At St.Jean there was a professional videographer taping the entire ceremony, and a dvd was available to buy (which we treasure). I took it for granted that it would be the same yesterday at Borden, but there didnt seem to be anyone officially taping the ceremony. My camera malfunctioned very early  and we don`t have anything of value. It would be great if anyone that was there and has the footage would be able to help Me with that. Of course I would pay any costs for shipping or copying. I am hoping to talk to someone at the Base early next week, but I don`t hold out much hope in that regard.

I would love to have the entire ceremony, but if there is a choice of focus, Battle of Atlantic Platoon is most relevant. We especially need the awards ceremony since our Son won the Top Marksman Award. I was sitting next to an Air Force officer with 27 years exp. who`s name I don`t recall. Would anyone know how I could contact Him with so little information as this and that He is posted at CFB Pet?  (hoping your a member here)

Thanks if You can help


----------



## Good2Golf (8 Dec 2007)

Proud Dad said:
			
		

> Yesterday (Dec 6) the Wife and I attended BMQ grad at CFB Borden. It was a very proud day for our family, as our youngest is now officially a Soldier. His Brother graduated from St Jean in May 06 and is now an Armored Crewman in Afghanistan. There were some differences between the 2 graduation ceremonies, and hopefully someone here can help Me sort out a problem.
> 
> At St.Jean there was a professional videographer taping the entire ceremony, and a dvd was available to buy (which we treasure). I took it for granted that it would be the same yesterday at Borden, but there didnt seem to be anyone officially taping the ceremony. My camera malfunctioned very early  and we don`t have anything of value. It would be great if anyone that was there and has the footage would be able to help Me with that. Of course I would pay any costs for shipping or copying. I am hoping to talk to someone at the Base early next week, but I don`t hold out much hope in that regard.
> 
> ...



Proud Dad, was he about 6'4" and burly?

G2G


----------



## Proud Dad (8 Dec 2007)

The Gentleman sitting next me? yes, that would be an accurate description.
My Son is 6' and thin


----------



## Good2Golf (9 Dec 2007)

I think I know who that is, was he taking a video?  I can ask him if he could make a copy.

G2G


----------



## Proud Dad (9 Dec 2007)

Yes He was recording video. That would be great if you think you can arrange that. His Son was in Vimy Platoon, where mine was in Atlantic, but I think He taped all the awards.

 Thank You


----------



## Good2Golf (10 Dec 2007)

Proud Dad, if you PM me your mailing address, I will have a DVD with the grad parade on its way to your home in less than a week -- the big guy is out of the office at the moment.

Cheers!

G2G


----------



## Proud Dad (12 Dec 2007)

OH wow...Thank You so much kind Sir.  This will definitely put some smiles on faces here on the homefront. 
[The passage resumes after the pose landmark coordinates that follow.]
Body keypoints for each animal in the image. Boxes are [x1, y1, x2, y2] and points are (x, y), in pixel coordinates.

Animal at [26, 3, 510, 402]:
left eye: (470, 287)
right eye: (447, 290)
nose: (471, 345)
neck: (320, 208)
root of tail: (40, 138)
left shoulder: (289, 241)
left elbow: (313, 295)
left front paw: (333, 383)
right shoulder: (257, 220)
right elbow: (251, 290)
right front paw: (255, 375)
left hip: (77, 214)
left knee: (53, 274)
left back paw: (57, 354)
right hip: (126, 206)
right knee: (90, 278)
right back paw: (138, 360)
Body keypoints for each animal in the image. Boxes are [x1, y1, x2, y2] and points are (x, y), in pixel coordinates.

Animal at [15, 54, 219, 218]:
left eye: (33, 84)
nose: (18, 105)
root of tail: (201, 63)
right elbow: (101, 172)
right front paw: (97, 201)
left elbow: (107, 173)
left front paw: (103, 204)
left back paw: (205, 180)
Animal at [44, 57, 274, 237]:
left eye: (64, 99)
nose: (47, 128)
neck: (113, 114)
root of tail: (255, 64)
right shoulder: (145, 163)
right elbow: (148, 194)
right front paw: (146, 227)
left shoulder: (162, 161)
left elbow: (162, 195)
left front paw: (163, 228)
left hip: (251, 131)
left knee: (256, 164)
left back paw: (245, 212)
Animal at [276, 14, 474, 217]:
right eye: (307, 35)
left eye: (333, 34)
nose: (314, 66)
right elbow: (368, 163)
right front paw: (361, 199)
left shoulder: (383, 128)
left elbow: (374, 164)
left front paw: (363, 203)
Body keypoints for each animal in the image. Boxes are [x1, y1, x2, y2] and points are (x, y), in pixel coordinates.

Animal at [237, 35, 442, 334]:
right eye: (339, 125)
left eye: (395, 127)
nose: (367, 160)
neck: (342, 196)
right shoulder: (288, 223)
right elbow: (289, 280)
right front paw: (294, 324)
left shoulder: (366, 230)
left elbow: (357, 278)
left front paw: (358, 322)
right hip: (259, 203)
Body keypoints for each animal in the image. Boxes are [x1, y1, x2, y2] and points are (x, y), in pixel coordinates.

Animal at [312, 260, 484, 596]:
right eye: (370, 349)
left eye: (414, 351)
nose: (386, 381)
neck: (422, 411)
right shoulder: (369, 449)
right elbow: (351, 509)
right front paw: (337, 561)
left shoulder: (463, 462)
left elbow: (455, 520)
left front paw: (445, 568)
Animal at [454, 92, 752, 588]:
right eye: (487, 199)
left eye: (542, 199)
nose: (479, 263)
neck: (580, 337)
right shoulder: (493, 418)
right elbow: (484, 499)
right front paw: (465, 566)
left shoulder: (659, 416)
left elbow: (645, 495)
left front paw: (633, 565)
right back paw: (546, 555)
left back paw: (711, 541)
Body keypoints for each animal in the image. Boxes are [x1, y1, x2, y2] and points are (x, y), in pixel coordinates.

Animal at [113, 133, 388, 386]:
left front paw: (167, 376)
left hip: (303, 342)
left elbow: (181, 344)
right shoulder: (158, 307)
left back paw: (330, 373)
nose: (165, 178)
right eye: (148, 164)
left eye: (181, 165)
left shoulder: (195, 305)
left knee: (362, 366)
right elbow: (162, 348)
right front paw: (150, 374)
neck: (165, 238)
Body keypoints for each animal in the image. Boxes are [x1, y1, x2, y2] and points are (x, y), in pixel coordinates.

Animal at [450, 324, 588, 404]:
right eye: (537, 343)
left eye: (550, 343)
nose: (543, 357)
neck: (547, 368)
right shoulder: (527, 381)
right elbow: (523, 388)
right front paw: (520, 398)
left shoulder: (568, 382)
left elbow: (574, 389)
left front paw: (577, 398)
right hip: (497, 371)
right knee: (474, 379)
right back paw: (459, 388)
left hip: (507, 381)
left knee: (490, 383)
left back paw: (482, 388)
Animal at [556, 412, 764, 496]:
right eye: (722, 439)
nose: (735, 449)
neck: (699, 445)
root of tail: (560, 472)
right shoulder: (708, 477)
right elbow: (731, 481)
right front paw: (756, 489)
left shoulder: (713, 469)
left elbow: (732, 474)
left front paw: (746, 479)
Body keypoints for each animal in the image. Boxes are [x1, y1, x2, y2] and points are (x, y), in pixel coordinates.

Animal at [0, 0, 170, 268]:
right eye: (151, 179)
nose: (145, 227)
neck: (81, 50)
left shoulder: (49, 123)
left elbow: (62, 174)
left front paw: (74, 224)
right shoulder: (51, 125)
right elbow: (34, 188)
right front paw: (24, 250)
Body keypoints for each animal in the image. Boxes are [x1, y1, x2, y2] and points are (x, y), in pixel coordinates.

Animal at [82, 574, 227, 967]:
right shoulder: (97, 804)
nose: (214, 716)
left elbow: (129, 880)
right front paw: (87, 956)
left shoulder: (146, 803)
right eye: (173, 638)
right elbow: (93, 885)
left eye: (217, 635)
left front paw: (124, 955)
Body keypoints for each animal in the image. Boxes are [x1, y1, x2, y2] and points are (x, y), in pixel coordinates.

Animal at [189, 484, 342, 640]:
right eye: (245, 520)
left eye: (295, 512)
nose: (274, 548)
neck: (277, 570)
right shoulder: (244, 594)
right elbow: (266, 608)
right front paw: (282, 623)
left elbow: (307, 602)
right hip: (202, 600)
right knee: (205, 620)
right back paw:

The phone went silent when I told my Son that I had no video, has been a bad few days for him since the ceremony. It seems He was supposed to come home with us, but someone messed up and sent 8 of the grads to Gagetown, where they aren't expected til Jan 10. Then to top it off they gave him a cheque for less than its going to cost to get home. Hardly seems fair when He could have come home for free with us. 

Travelling tomorrow to Thunder Bay to meet Him at the airport, cant wait to tell him we will have some video.

Thank You so much
Brian


----------



## aesop081 (12 Dec 2007)

Proud Dad said:
			
		

> they gave him a cheque for less than its going to cost to get home.



Thats why its called "leave travel assistance" not "pay the whole damned thing"

Shitty that there was an error though.


----------



## Good2Golf (14 Dec 2007)

Brian, it'll be in the mail tomorrow (Sat).  There should be a bit of Atlantic Platoon as well.  Enjoy your Christmas with your son!

Cheers,
G2G


----------